Christian Fanelli : J’aime surtout beaucoup les impressionnistes. J’aime le parcours de Picasso. Je pense aussi à Bernard Buffet, j’aime bien ses traits noirs. J’aime beaucoup Turner. Je n’ai pas à proprement parlé de maitre.

Le Mague : Il y a peu de temps tu avais installé ton atelier dans une galerie de la rue principale de Lesparre et depuis tu l’as déménagé chez toi à Gaillan. Comment es-tu visible désormais auprès du public qui apprécie ton œuvre ?
Christian Fanelli : C’est assez récent. Je n’ai pas encore communiqué cette information. Je veux créer une fresque sur le mur devant chez moi. Ça reste encore à l’état de projet dans mon esprit. Les personnes qui me connaissent ont gardé le contact par téléphone. Certes j’ai perdu la visibilité que j’avais à Lesparre. Mais c’est un état provisoire. D’ailleurs depuis début juillet j’ai déposé avec deux autres artistes (un photographe et sa compagne), quelques tableaux dans une galerie à Lesparre qui s’appelle « Partage ». C’est pour la période lors des mois à venir. Après on verra.

Le Mague : je t’ai croisé récemment à deux reprises dans deux lieux très différents où tu exposais tes œuvres. La première fois au château Chantelys, en étage au-dessus d’un chai sous les toits, dans un cadre rustique. Comment ça s’est passé, quel a été ton ressenti et quel bilan tu as établi ?
Christian Fanelli : Franchement le bilan est positif. J’avais déjà exposé en 2013, puis 2014. Ça s’était très bien passé. Ma compagne de l’époque avait posé. C’était donc une exposition sensuelle qui s’intitulait « Traits féminins ». Puis dernièrement en 2025, je suis revenu exposer dans ce lieu chaleureux avec un très bon accueil de la propriétaire.

Le Mague : En comparaison, la seconde fois, c’était dans un local, d’une association qui se veut culturelle à Saint-Vivien où vous étiez plusieurs artistes. J’ai donné mon écho pas du tout objectif dans l’intro de ton interview. Je voulais connaitre ton point de vue à toi l’artiste et quelle différence tu effectues entre exposer seul ou à plusieurs ?
Christian Fanelli : C’est très compliqué, avec le recul nécessaire, j’ai le plus souvent travaillé seul. A moins d’exposer à deux ou trois et qu’il ait une entente parfaite, ce qui n’est hélas pas toujours le cas. C’est ça qui est important. Donc je me protège et je préfère participer à des expositions tout seul. Car à plusieurs, il n’y pas toujours un échange sain entre les participants.

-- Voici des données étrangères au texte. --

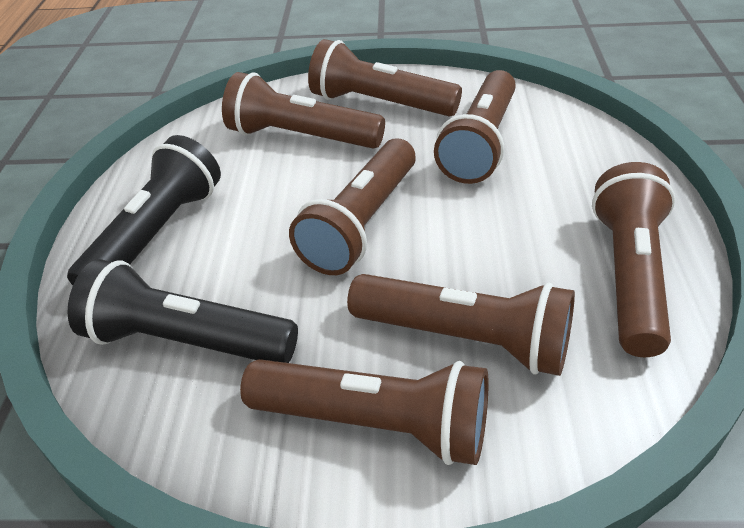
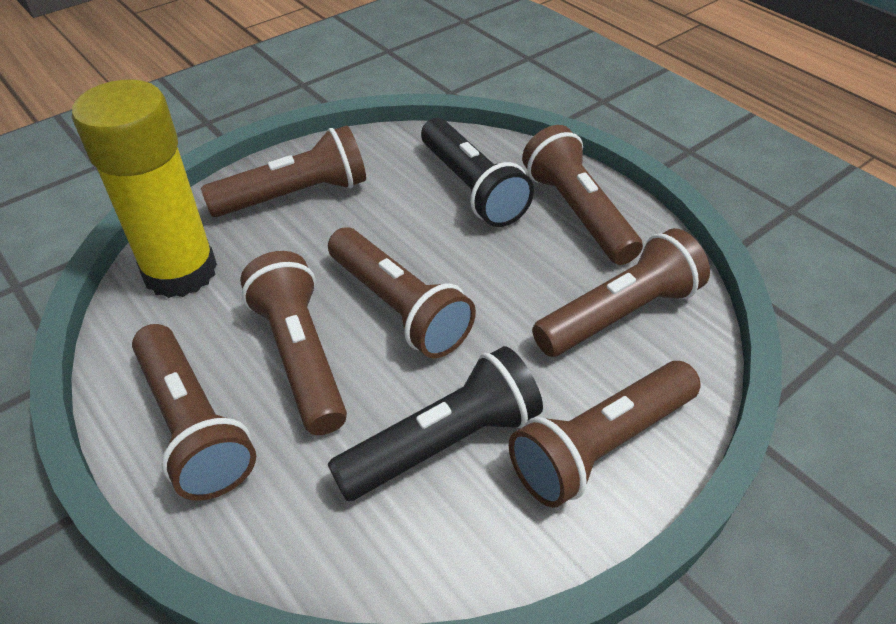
yellow glue stick: 0 -> 1

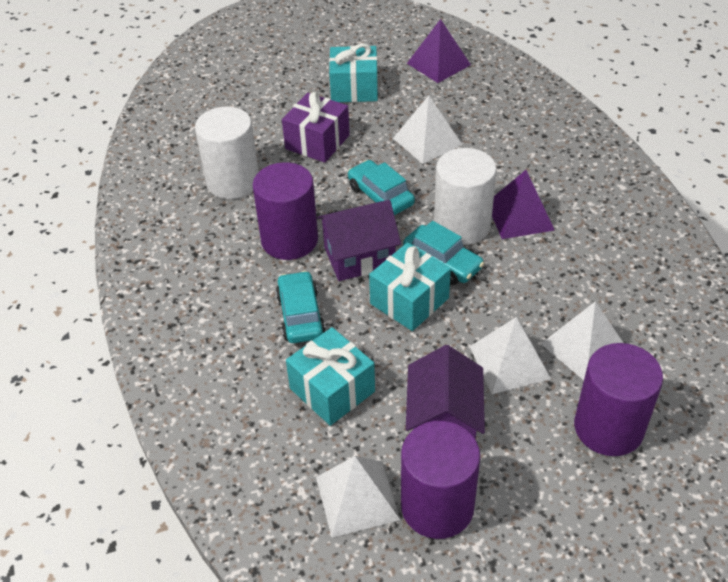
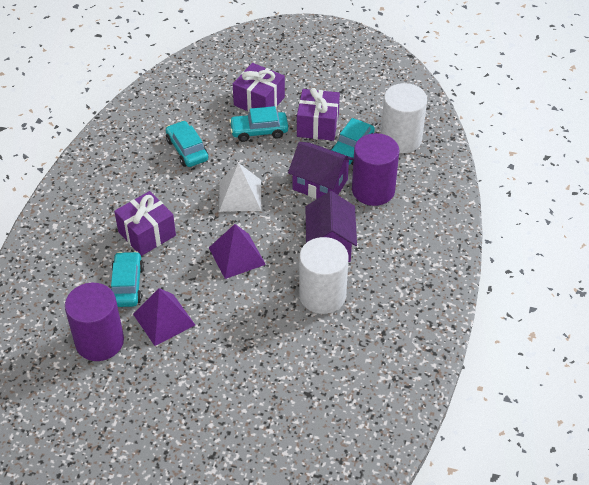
purple cylinder: 3 -> 2
purple gift: 1 -> 3
turquoise car: 3 -> 4
turquoise gift: 3 -> 0
white pyramid: 4 -> 1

Le Mague : Autrefois il n’y a pas encore si longtemps, de leur vivant (snif), mes amis l’écrivain Eric Holder et sa compagne l’éditrice Delphine Montalant, proposaient des événements artistiques fraternels chez eux à Queyrac. Depuis, j’ose espérer que de tels lieux existent malgré tout dans le Médoc, véritable désert culturel, social et médical. Quand on est artiste médocain, où peut-on exposer régulièrement en été et à toutes les saisons ?
Christian Fanelli : Depuis que je suis là, ça s’est bien développé. Il en existe beaucoup dans des lieux différents. Il y a Vertheuil, je pense à un couple qui a acheté une vieille bâtisse qu’ils ont entièrement rénovée pour accueillir les artistes. Ça s’appelle « L’art en partage », ainsi que la galerie « Partage » à Lesparre dont J’ai déjà parlé. Dans les châteaux, c’est aussi récurent.

Le Mague : Dans le prolongement de ma précédente question : quels sont tes projets artistiques ?
Christian Fanelli : J’ai toujours fonctionné sans projet à proprement parlé. J’avais le projet d’aller à la Baule, seulement j’ai réfléchi trop longtemps et quand je me suis décidé à m’inscrire c’était trop tard. Ça sera éventuellement l’année prochaine. Ou un autre lieu pour m’extérioriser du Médoc. Avant je me cantonnais à Lesparre et depuis j’ai exposé à Montauban et d’autres endroits.

Le Mague : Si on veut te rencontrer et admirer tes œuvres, en quels lieux prochainement tu vas exposer ?
Christian Fanelli : Il y a un salon collectif à Montalivet « Rue Mont’Art » au mois d’aout où j’exposerai deux ou trois tableaux. Je le considère comme une manifestions sympa.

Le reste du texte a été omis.